There is another more troubling aspect to the concept of the political. Assume that we have a magic wand by which we erase the religious marker as the political. What happens? According to Carl Schmitt, the State now stands dissolved because the “political” no longer exists, and the friend-enemy paradigm no longer truly separates friend from enemy.

The State now needs to be reconstituted according to a new “political.” Which is what RSS is presently doing, having discarded the Nehruvian “Idea of India” with their religion based political. So, reconstitution of a State is not as far fetched at it appears at first sight. We are in fact living through one such reconstitution, and all of us deep down know the unease and terror it generates.

In short, if we got rid of the religious “political” we will just replace it with another. Since this new political too must be born in the crucible of war, or being ready to war, in order to separate friend from enemies into two neat categories, the new political, be it caste, or ethnicity, status as autochthons, language or whatever, it too would be as divisive as religion.

You cannot escape your anthropological imperative, nor can you transcend Schmitt’s concept of the political, once you assume both to be true. They together will lead you back to the same friend-enemy paradigm, and without a physical separation of friends from enemies into separate territories, or a holocaust, you can never have a state at peace with itself.

Photo Courtesy: Social Media
Photo Courtesy: Social Media

I repeat, this flows out of the fundamental philosophical assumptions one makes, and is independent of any intentions. It is an ideological consequence of your thoughts, and the act of deifying this ideology as the foundation of your State. Whether you intend it or not, how do you guarantee against its logical consequences in a future generation?


We can now clearly see why Modi gets a free pass on all that we consider important, be it the economic, the moral, the aesthetic, or the political. In fact, he gets a free pass even denying the fact of a Chinese intrusion into our sovereign territory, or a botched skirmish with Pakistan. Why so?

We live in state that is being reconstituted under a new “political” based on a religious identity, to be called a Hindu Rashtra. This new political is not a new slogan deified by the State. It is political drenched in the blood and tears of our ancient history, purified in the crucible of war, that clearly separates friends from enemy, both within the territory, and those outside.

The friend is Hindu, the enemy non-Hindu, or those who left the Hindus fold when they came under attack, for whatever reason. This is the final chapter on an existential war between autochthons of Hindu civilisation, and those who betrayed it.

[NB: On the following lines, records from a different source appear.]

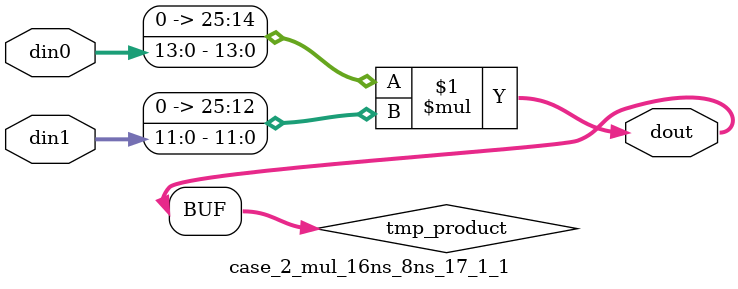
<source format=v>

`timescale 1 ns / 1 ps

 (* use_dsp = "no" *)  module case_2_mul_16ns_8ns_17_1_1(din0, din1, dout);
parameter ID = 1;
parameter NUM_STAGE = 0;
parameter din0_WIDTH = 14;
parameter din1_WIDTH = 12;
parameter dout_WIDTH = 26;

input [din0_WIDTH - 1 : 0] din0; 
input [din1_WIDTH - 1 : 0] din1; 
output [dout_WIDTH - 1 : 0] dout;

wire signed [dout_WIDTH - 1 : 0] tmp_product;
























assign tmp_product = $signed({1'b0, din0}) * $signed({1'b0, din1});











assign dout = tmp_product;





















endmodule

</source>
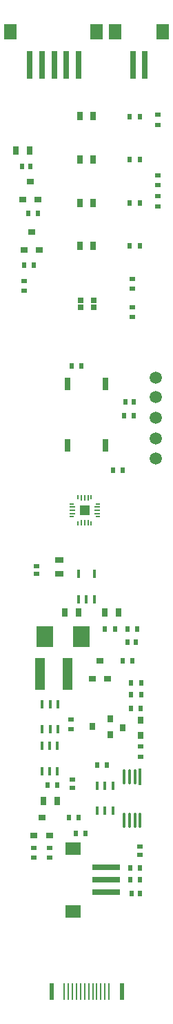
<source format=gtp>
%FSLAX25Y25*%
%MOIN*%
G70*
G01*
G75*
G04 Layer_Color=8421504*
%ADD10C,0.05906*%
%ADD11R,0.02362X0.02756*%
%ADD12R,0.02756X0.02362*%
%ADD13R,0.03150X0.03937*%
%ADD14R,0.03937X0.03150*%
%ADD15R,0.02559X0.02165*%
%ADD16R,0.02165X0.02559*%
%ADD17R,0.03543X0.03150*%
%ADD18R,0.03543X0.03150*%
%ADD19R,0.01575X0.03937*%
%ADD20O,0.01181X0.07874*%
%ADD21R,0.01181X0.07874*%
%ADD22R,0.02362X0.07874*%
%ADD23R,0.01063X0.07874*%
%ADD24R,0.05118X0.05118*%
%ADD25R,0.00787X0.02362*%
%ADD26R,0.00787X0.03150*%
%ADD27R,0.02362X0.00787*%
%ADD28R,0.03150X0.00787*%
%ADD29R,0.05118X0.15748*%
%ADD30R,0.06299X0.07480*%
%ADD31R,0.02756X0.13386*%
%ADD32R,0.02756X0.06102*%
%ADD33R,0.07874X0.10000*%
%ADD34R,0.07480X0.06299*%
%ADD35R,0.13386X0.02756*%
%ADD36R,0.03150X0.02559*%
%ADD37R,0.03150X0.03543*%
%ADD38R,0.03150X0.03543*%
%ADD39C,0.01575*%
%ADD40C,0.01000*%
%ADD41C,0.02362*%
%ADD42C,0.00787*%
%ADD43C,0.01181*%
%ADD44C,0.01969*%
%ADD45C,0.03150*%
%ADD46C,0.00500*%
%ADD47C,0.00591*%
%ADD48C,0.00394*%
%ADD49C,0.00600*%
%ADD50C,0.00197*%
%ADD51C,0.00709*%
%ADD52C,0.01200*%
D10*
X74810Y-204319D02*
D03*
Y-184520D02*
D03*
Y-214052D02*
D03*
Y-175140D02*
D03*
Y-194340D02*
D03*
D11*
X64320Y-193380D02*
D03*
X59595D02*
D03*
X61268Y-296460D02*
D03*
X65992D02*
D03*
X50358D02*
D03*
X55082D02*
D03*
X54298Y-219680D02*
D03*
X59022D02*
D03*
X38982Y-169340D02*
D03*
X34258D02*
D03*
X62348Y-48890D02*
D03*
X67072D02*
D03*
X62348Y-69699D02*
D03*
X67072D02*
D03*
X62348Y-90565D02*
D03*
X67072D02*
D03*
X62348Y-111431D02*
D03*
X67072D02*
D03*
X51362Y-362000D02*
D03*
X46638D02*
D03*
X62998Y-322550D02*
D03*
X67722D02*
D03*
X22548Y-371850D02*
D03*
X27272D02*
D03*
X67722Y-328220D02*
D03*
X62998D02*
D03*
X32968Y-387431D02*
D03*
X37692D02*
D03*
X41012Y-395201D02*
D03*
X36288D02*
D03*
X58908Y-311800D02*
D03*
X63632D02*
D03*
X67252Y-417360D02*
D03*
X62528D02*
D03*
X13228Y-95560D02*
D03*
X17952D02*
D03*
X15894Y-120672D02*
D03*
X11170D02*
D03*
X62588Y-411570D02*
D03*
X67312D02*
D03*
X67542Y-334760D02*
D03*
X62818D02*
D03*
D12*
X75900Y-48218D02*
D03*
Y-52942D02*
D03*
X63550Y-145792D02*
D03*
Y-141068D02*
D03*
Y-127488D02*
D03*
Y-132212D02*
D03*
X11170Y-132982D02*
D03*
Y-128258D02*
D03*
X15960Y-401958D02*
D03*
Y-406682D02*
D03*
X23470Y-401958D02*
D03*
Y-406682D02*
D03*
X75900Y-92272D02*
D03*
Y-87548D02*
D03*
Y-77258D02*
D03*
Y-81982D02*
D03*
X67580Y-353168D02*
D03*
Y-357892D02*
D03*
X34010Y-340098D02*
D03*
Y-344822D02*
D03*
D13*
X56967Y-288320D02*
D03*
X50274D02*
D03*
X27277Y-379230D02*
D03*
X20583D02*
D03*
X38137Y-111431D02*
D03*
X44436D02*
D03*
X38137Y-90565D02*
D03*
X44436D02*
D03*
X38137Y-69699D02*
D03*
X44436D02*
D03*
X38137Y-48833D02*
D03*
X44436D02*
D03*
X30863Y-288370D02*
D03*
X37556D02*
D03*
X7254Y-65310D02*
D03*
X13947D02*
D03*
D14*
X28150Y-263154D02*
D03*
Y-269847D02*
D03*
D15*
X34400Y-369044D02*
D03*
Y-372981D02*
D03*
X17330Y-265903D02*
D03*
Y-269840D02*
D03*
X67290Y-401473D02*
D03*
Y-405410D02*
D03*
D16*
X60283Y-186580D02*
D03*
X64220D02*
D03*
X65197Y-302680D02*
D03*
X61260D02*
D03*
X10133Y-73030D02*
D03*
X14070D02*
D03*
X67230Y-424130D02*
D03*
X63293D02*
D03*
D17*
X14252Y-80470D02*
D03*
X10512Y-89131D02*
D03*
X14910Y-104872D02*
D03*
X11170Y-113533D02*
D03*
X47964Y-311790D02*
D03*
X44224Y-320452D02*
D03*
X16000Y-396131D02*
D03*
X19740Y-387470D02*
D03*
D18*
X17992Y-89131D02*
D03*
X18650Y-113533D02*
D03*
X51704Y-320452D02*
D03*
X23480Y-396131D02*
D03*
D19*
X27480Y-332618D02*
D03*
X20000D02*
D03*
X23740D02*
D03*
Y-344823D02*
D03*
X20000D02*
D03*
X27480D02*
D03*
X54100Y-371938D02*
D03*
X46620D02*
D03*
X50360D02*
D03*
Y-384142D02*
D03*
X46620D02*
D03*
X54100D02*
D03*
X19800Y-364902D02*
D03*
X27280D02*
D03*
X23540D02*
D03*
Y-352698D02*
D03*
X27280D02*
D03*
X19800D02*
D03*
X37570Y-269828D02*
D03*
X45050D02*
D03*
X41310Y-282032D02*
D03*
X45050D02*
D03*
X37570D02*
D03*
D20*
X59663Y-388830D02*
D03*
X62222D02*
D03*
X64781D02*
D03*
X67340D02*
D03*
X59663Y-367570D02*
D03*
X62222D02*
D03*
X64781D02*
D03*
D21*
X67340D02*
D03*
D22*
X58438Y-471340D02*
D03*
X24422D02*
D03*
D23*
X52257D02*
D03*
X50288D02*
D03*
X48320D02*
D03*
X46351D02*
D03*
X44383D02*
D03*
X40446D02*
D03*
X38477D02*
D03*
X36509D02*
D03*
X34540D02*
D03*
X32572D02*
D03*
X30603D02*
D03*
X42414D02*
D03*
D24*
X40494Y-239053D02*
D03*
D25*
X43644Y-245352D02*
D03*
X37345D02*
D03*
Y-232754D02*
D03*
X43644D02*
D03*
D26*
X42069Y-244959D02*
D03*
X40494D02*
D03*
X38920D02*
D03*
Y-233148D02*
D03*
X40494D02*
D03*
X42069D02*
D03*
D27*
X34195Y-242203D02*
D03*
Y-235904D02*
D03*
X46794D02*
D03*
Y-242203D02*
D03*
D28*
X34589Y-240628D02*
D03*
Y-239053D02*
D03*
Y-237478D02*
D03*
X46400D02*
D03*
Y-239053D02*
D03*
Y-240628D02*
D03*
D29*
X18909Y-318063D02*
D03*
X32294D02*
D03*
D30*
X78067Y-8120D02*
D03*
X55272D02*
D03*
X46183Y-8049D02*
D03*
X4687D02*
D03*
D31*
X69642Y-24098D02*
D03*
X63736D02*
D03*
X13978Y-24027D02*
D03*
X19884D02*
D03*
X25789D02*
D03*
X31695D02*
D03*
X37600D02*
D03*
D32*
X50394Y-177953D02*
D03*
Y-207677D02*
D03*
X32283Y-177953D02*
D03*
Y-207677D02*
D03*
D33*
X38970Y-300100D02*
D03*
X21253D02*
D03*
D34*
X34958Y-432693D02*
D03*
Y-402260D02*
D03*
D35*
X50935Y-411551D02*
D03*
Y-417457D02*
D03*
Y-423362D02*
D03*
D36*
X44859Y-137733D02*
D03*
X38560D02*
D03*
X44859Y-141080D02*
D03*
X38560D02*
D03*
D37*
X67551Y-347800D02*
D03*
X58890Y-344060D02*
D03*
X52862Y-347280D02*
D03*
X44201Y-343540D02*
D03*
D38*
X67551Y-340320D02*
D03*
X52862Y-339800D02*
D03*
M02*

</source>
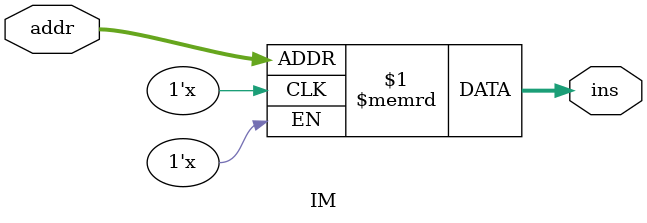
<source format=v>
module IM(
    input [8:2] addr,
    output [31:0] ins
);
    
    reg [31:0] ROM[127:0];

    assign ins = ROM[addr];

endmodule
</source>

We are in a war – civil war that is not yet violent – as we sort out friend from enemy. That is why Pakistan, and things Muslim, etc. is the enemy, and not China. [China is not yet the enemy within, though it can be so imagined when it becomes necessary, by using the Communists as a pretext.] Until we finish this war, we will not acknowledge another enemy to avoid confusion.

This is basic context to all our present politics since 2014, in which everything other than final war to sort out friend from foe is secondary. So, as in any war, the faithful have rallied to the leaders, for better or worse, and there is no going back on it. Your scholarly critiques of the economy are irritating details that needn’t hold up the grand narrative being forged.

If the leader is making mistakes, they are to be endured, not criticised. Critics are anti-nationals and the enemy anyway. They offer aid and succour to the enemy. So, stop wondering why Modi gets a free pass. Stop deluding yourself that anti-incumbency will one day return the opposition to power. Stop pretending that this is politics as usual.

We are in an existential war to finally constitute a new state for ourselves, and if you don’t join in the endeavour you are one with our enemy.

That’s the heady logic of Carl Schmitt’s concept of the political, and a necessary consequence of RSS’ dream of a Hindu Rashtra. If liberals don’t get this paradigm, we are doomed anyway.